Print the lines of the listing from the one containing "テオン、ゴルフ、ザ・ビートル、シャラン、シロッコ、" through the one containing "成都铁路运输学校-成人高考", both included, copying each character without change and leaving out the pictures.

(EXTRACTED DATA Opens)

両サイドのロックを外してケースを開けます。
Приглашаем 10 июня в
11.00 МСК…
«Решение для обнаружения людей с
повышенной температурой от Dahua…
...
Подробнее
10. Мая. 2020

(EXTRACTED DATA Closes)
(EXTRACTED DATA Opens)

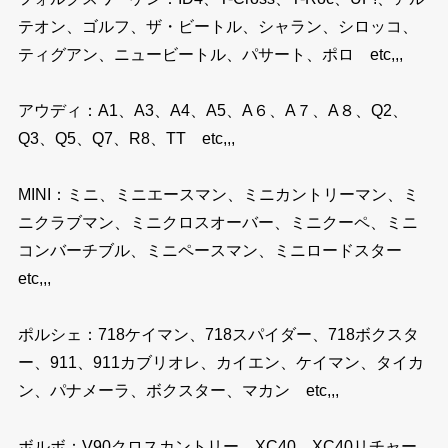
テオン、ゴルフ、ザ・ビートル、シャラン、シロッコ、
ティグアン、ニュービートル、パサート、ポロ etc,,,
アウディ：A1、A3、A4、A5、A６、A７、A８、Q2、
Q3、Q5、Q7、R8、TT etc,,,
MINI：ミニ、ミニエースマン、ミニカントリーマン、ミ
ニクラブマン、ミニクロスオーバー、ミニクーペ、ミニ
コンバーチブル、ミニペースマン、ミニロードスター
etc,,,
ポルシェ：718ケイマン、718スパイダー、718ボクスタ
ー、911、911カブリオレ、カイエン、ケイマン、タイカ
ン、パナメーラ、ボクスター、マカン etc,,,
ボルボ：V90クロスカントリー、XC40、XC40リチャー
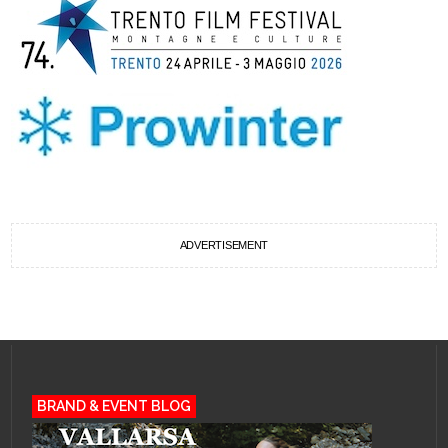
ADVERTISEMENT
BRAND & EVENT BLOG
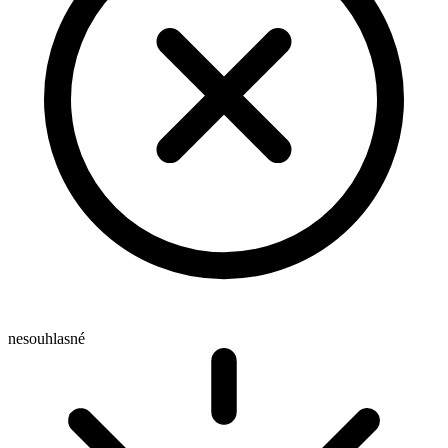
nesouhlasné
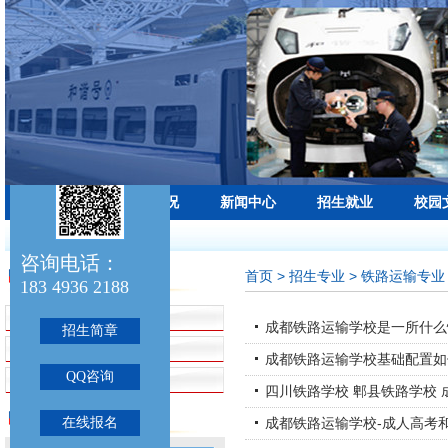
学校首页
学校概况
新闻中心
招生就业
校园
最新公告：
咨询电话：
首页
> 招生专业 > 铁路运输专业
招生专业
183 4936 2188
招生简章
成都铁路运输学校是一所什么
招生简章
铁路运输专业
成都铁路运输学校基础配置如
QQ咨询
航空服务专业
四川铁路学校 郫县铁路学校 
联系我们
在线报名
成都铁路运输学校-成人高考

(EXTRACTED DATA Closes)

▶ EXERCISE ANSWER
テオン、ゴルフ、ザ・ビートル、シャラン、シロッコ、
ティグアン、ニュービートル、パサート、ポロ etc,,,
アウディ：A1、A3、A4、A5、A６、A７、A８、Q2、
Q3、Q5、Q7、R8、TT etc,,,
MINI：ミニ、ミニエースマン、ミニカントリーマン、ミ
ニクラブマン、ミニクロスオーバー、ミニクーペ、ミニ
コンバーチブル、ミニペースマン、ミニロードスター
etc,,,
ポルシェ：718ケイマン、718スパイダー、718ボクスタ
ー、911、911カブリオレ、カイエン、ケイマン、タイカ
ン、パナメーラ、ボクスター、マカン etc,,,
ボルボ：V90クロスカントリー、XC40、XC40リチャー
ADVERTISEMENT
BRAND & EVENT BLOG
nesouhlasné
学校首页
学校概况
新闻中心
招生就业
校园
最新公告：
咨询电话：
首页
> 招生专业 > 铁路运输专业
招生专业
183 4936 2188
招生简章
成都铁路运输学校是一所什么
招生简章
铁路运输专业
成都铁路运输学校基础配置如
QQ咨询
航空服务专业
四川铁路学校 郫县铁路学校 
联系我们
在线报名
成都铁路运输学校-成人高考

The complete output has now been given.